Sayer, Derek. 1987. The Violence of Abstraction. Oxford: Blackwell.
Sayer is clearly having a big argument with Althusserians and others who side with conceptual approaches that speak of levels and/or superstructures and base. His first goal is to convince us that there is no real separation in Marx between these two spheres; he says that the relations are internal, dialectical, and co-constitutive. Properly speaking then, “superstructures” can’t be said to intervene in the “economic structure” of which they are constitutive.
Such conceptual mistakes (bad abstractions), in fact, reify the class of concept itself (mode of production) which only serves to fetishize the more particular, concrete form (capitalist mode of production). He gives the example of fruit and lemon; here we recognize that fruit is never really a concrete thing, just a name we have for a group of similar concrete things (lemon, apple, etc). The process of conceptual reification helps consolidate the false wedge between the economy and state, rather than seeing how the two work in and through each other—a relation that capitalism itself helps obscure. (This was one of the points I’ve discussed about Marx and Engels’ The German Ideology.) Sayer shows all this with the seeming elementary “concept” of property. Such bad abstractions lead to reifications, and obscure and naturalize, rather than reveal relations.
Sayer says Marx is in fact redefining what is meant by “’economic relations’ and thus the ‘economic sphere’ or ‘economic social relations’… whatever these may be, which make particular forms of production and thus property, possible” (77). The relation between base/superstructure is neither causal nor instrumental, nor characterized by “relative autonomy” or crude economic determinism; the distinction simply doesn’t exist. Though it would seem to offer some analytical purchase, as long as done carefully.
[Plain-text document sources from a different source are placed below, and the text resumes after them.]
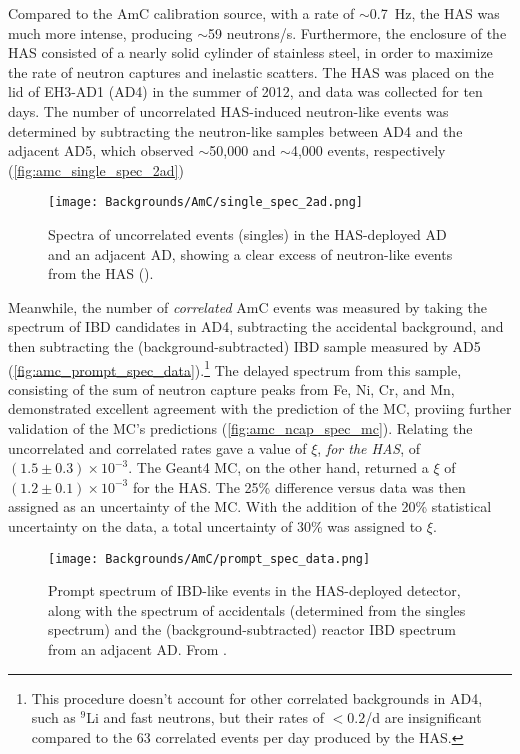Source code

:\documentclass[../thesis.tex]{subfiles}
\begin{document}
Compared to the AmC calibration source, with a rate of $\sim$0.7~Hz, the HAS was much more intense, producing $\sim$59 neutrons/s. Furthermore, the enclosure of the HAS consisted of a nearly solid cylinder of stainless steel, in order to maximize the rate of neutron captures and inelastic scatters. The HAS was placed on the lid of EH3-AD1 (AD4) in the summer of 2012, and data was collected for ten days. The number of uncorrelated HAS-induced neutron-like events was determined by subtracting the neutron-like samples between AD4 and the adjacent AD5, which observed $\sim$50,000 and $\sim$4,000 events, respectively (\autoref{fig:amc_single_spec_2ad})

\begin{figure}[ht]
  \texttt{[image: Backgrounds/AmC/single\_spec\_2ad.png]}
  \caption{Spectra of uncorrelated events (singles) in the HAS-deployed AD and an adjacent AD, showing a clear excess of neutron-like events from the HAS (\cite{Gu_2016}).}
  \label{fig:amc_single_spec_2ad}
\end{figure}

Meanwhile, the number of \emph{correlated} AmC events was measured by taking the spectrum of IBD candidates in AD4, subtracting the accidental background, and then subtracting the (background-subtracted) IBD sample measured by AD5 (\autoref{fig:amc_prompt_spec_data}).\footnote{This procedure doesn't account for other correlated backgrounds in AD4, such as $^9$Li and fast neutrons, but their rates of $< 0.2$/d are insignificant compared to the 63 correlated events per day produced by the HAS.} The delayed spectrum from this sample, consisting of the sum of neutron capture peaks from Fe, Ni, Cr, and Mn, demonstrated excellent agreement with the prediction of the MC, proviing further validation of the MC's predictions (\autoref{fig:amc_ncap_spec_mc}). Relating the uncorrelated and correlated rates gave a value of $\xi$, \emph{for the HAS}, of $(1.5\pm0.3)\times10^{-3}$. The Geant4 MC, on the other hand, returned a $\xi$ of $(1.2\pm0.1)\times10^{-3}$ for the HAS. The 25\% difference versus data was then assigned as an uncertainty of the MC. With the addition of the 20\% statistical uncertainty on the data, a total uncertainty of 30\% was assigned to $\xi$.

\begin{figure}[ht]
  \texttt{[image: Backgrounds/AmC/prompt\_spec\_data.png]}
  \caption{Prompt spectrum of IBD-like events in the HAS-deployed detector, along with the spectrum of accidentals (determined from the singles spectrum) and the (background-subtracted) reactor IBD spectrum from an adjacent AD. From \cite{Gu_2016}.}
  \label{fig:amc_prompt_spec_data}
\end{figure}
\end{document}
Sayer’s arguments are also based on his view of the materialist critique of the idealists, a critique he exemplifies by examining Marx’s use of superstrucure. Here he shows how the material and ideal are dialectical, even if the ideal is pure fiction; thereby, the main subject of historical materialism remains the “real lives of real individuals” without discounting the importance of their consciousness. However, this consciousness is not some autonomous being that does things, as in Hegelian’s “spirit.” “Material and ideal can be separated, for the social world, only at the expense of ‘abstraction’ and reification of both” (88).
The state itself is abstracted through the process of capitalist expansion in the same way as individuals begin to see themselves as autonomous beings in a process that is, paradoxically, fundamentally collective—i.e. capitalism. “Nothing I have said, or quoted from Marx, is in any way intended to deny the reality of organs, institutions or agencies of government or law as such. That would absurd. It is the reality of their apparent separation from capitalism’s ‘economic structure’—its essential relations—which is at issue” (109).
“I would argue that historical materialism can be determinate a posteriori to the precise extent that it eschews the temptation spuriously to foreclose empirical and historical questions by a priori speculative construction” (148).